Никто не говорит ему это вслух, но весь стариковский сброд тайно ненавидит Кребинника и держится от него особняком. Даже здороваться с ним иногда неприятно, но вспоминая его одиночество, лучше уж пожать руку и ловить косые взгляды соседей, чем смотреть на грустную морду Кребинника, торчащую в коридоре или за завтраком. Вид у него всегда такой, словно он навалил в штаны и не может это скрывать.

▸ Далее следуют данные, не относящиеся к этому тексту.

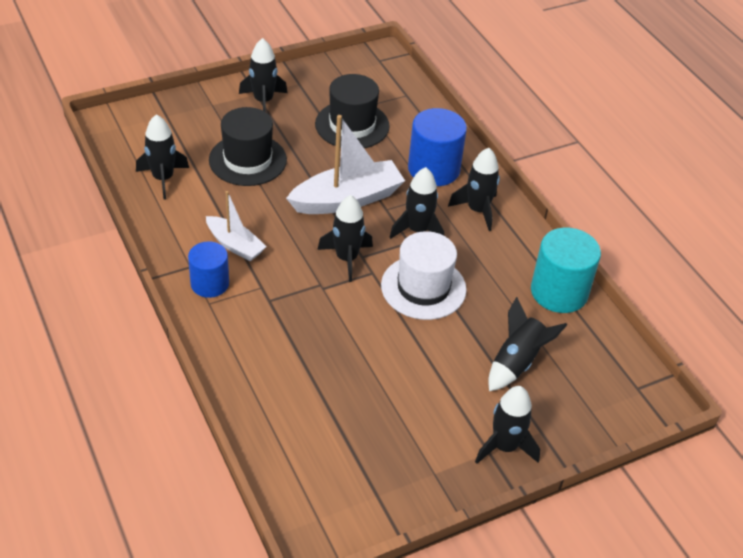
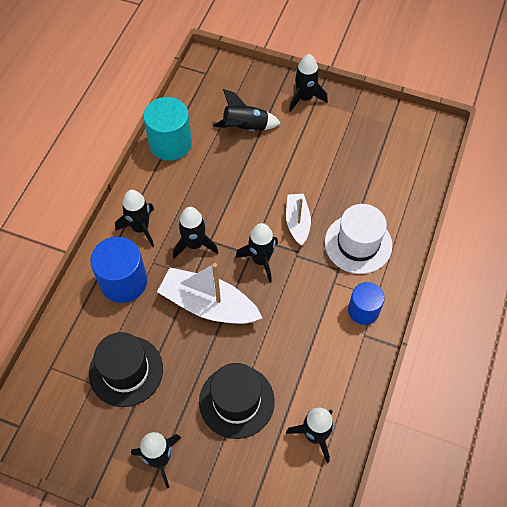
camera: 130 degrees left, 15 degrees up
white boat [206,191,267,261] -> white boat moved to [286,194,311,246]
white hat [381,231,466,320] -> white hat moved to [325,204,393,274]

Кстати, про завтрак. Кормят нас очень даже неплохо. Жаль только, сок каждый раз одинаковый. Мне уже осточертело пить один только апельсиновый, каким бы вкусным он не был. На завтрак нам дают омлет или рисовую кашу с вареньем. Вообще, надо радоваться, что я все еще в состоянии пережевывать пищу. У некоторых здесь очень жесткая диета, поэтому они только мечтать могут о заветном стакане сока. Мне даже немного жалко беззубых стариков, обитающих тут, рядом. По сравнению с ними я на многое способен.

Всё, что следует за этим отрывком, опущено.